Support for Trump in the States and UKIP in Britain reflect the same phenomenon.

It’s urgent to find an answer. Many are looking for one. Jonathan Freedland of the Guardian, for instance, suggested that we should “fight with fire.” He quoted Sunder Katwala of British Future, who criticised Labour’s previous leader Ed Miliband for trying to tell people:

…that what they were really concerned about when they talked about migration was jobs, housing and wages. “He couldn’t talk about the cultural bit,” about people’s fears at the pace of change in their towns and cities. Instead he left those fears “festering in the subconscious”, waiting to be addressed by Ukip.

I’m not quite sure what this implies. Should we go along with the fears UKIP stirs up? Should we back right wing calls for tougher limits on immigration?

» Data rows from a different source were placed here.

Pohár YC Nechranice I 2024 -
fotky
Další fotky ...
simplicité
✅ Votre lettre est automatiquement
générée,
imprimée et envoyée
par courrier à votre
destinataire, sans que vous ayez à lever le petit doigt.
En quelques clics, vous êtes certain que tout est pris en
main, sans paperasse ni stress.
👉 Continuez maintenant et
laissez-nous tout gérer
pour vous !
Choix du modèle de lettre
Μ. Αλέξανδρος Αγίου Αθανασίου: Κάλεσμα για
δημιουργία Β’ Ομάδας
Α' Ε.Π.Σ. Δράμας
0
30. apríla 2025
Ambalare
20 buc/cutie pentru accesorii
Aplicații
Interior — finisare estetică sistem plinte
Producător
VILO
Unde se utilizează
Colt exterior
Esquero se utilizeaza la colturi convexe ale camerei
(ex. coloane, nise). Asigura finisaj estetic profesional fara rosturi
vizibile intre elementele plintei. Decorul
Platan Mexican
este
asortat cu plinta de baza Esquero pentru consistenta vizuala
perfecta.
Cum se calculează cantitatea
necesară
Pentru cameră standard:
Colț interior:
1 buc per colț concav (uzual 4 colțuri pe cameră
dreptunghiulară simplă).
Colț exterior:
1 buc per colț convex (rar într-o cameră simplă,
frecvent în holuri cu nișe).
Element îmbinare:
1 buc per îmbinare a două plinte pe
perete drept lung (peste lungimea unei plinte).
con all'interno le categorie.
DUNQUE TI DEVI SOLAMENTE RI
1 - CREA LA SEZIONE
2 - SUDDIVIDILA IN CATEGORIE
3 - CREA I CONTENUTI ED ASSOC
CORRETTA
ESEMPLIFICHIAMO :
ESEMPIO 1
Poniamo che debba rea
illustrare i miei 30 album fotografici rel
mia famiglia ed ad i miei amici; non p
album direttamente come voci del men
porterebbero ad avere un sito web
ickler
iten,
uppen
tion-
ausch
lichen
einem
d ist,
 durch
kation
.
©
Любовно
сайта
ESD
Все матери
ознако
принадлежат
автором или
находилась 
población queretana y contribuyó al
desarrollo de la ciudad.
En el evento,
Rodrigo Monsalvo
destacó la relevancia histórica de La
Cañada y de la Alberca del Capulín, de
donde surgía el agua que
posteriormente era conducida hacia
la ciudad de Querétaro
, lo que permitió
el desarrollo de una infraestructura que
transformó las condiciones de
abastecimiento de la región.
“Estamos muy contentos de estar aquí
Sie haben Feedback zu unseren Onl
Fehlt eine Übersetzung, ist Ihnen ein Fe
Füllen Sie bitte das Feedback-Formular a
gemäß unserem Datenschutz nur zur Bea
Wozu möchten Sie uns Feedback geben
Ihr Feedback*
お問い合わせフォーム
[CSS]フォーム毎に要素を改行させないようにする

Should we demand such limits even though we know they can only be achieved if Britain leaves the European Union?

Or isn’t that just fighting xenophobia with more xenophobia?

Boris Johnson, Mayor of London and once more a Member of Parliament, gave us some more anti-EU rhetoric today. He wants the EU to limit freedom of movement.

There are three fundamental freedoms of movement guaranteed by the EU: of capital, of goods and of labour. None of them can be abandoned by a nation wishing to remain in the Union.

So far, I’ve heard no one call for limitations on the first two. They principally serve the owners of capital and producers of products.

The third directly benefits workers. In the US, anyone who finds an opportunity in another part of the country, however distant, can travel to take it up, with no need to establish new residence or employment rights.

The EU covers under half the surface area of the US. But it’s only thanks to the Union that workers within it enjoy similar rights. So giving up freedom of movement would mean losing a key right.

Nor is it the only right the EU protects. Nothing prevented UK employers imposing back-breaking hours of work on employees, until the EU’s working hours directive came into force. 

David Cameron is trying to obtain from the EU the right to deny in-work benefits for four years. The move’s aimed at immigrants, but would also affect young British workers (those with under four years of employment.) The EU has, so far, rejected that proposal.

Many British workers enjoy rights protected by the EU. On the other hand, freedom of movement also gives EU migrants the right to settle and work in Britain. Limiting those rights would accommodate the cultural resistance to change Freedland mentions. Is that supposed to be worth the price of leaving the EU? Fundamental rights to avoid cultural discomfort?

Seriously?

It surely makes more sense to marshal arguments against these views. Show, in fact, that the xenophobes have got it wrong. That way we really would find a way to answer the groundswell of support for the right. Which we certainly won’t do by going along with its prejudices.

The French FN, Donald Trump and British UKIP show how urgent that is.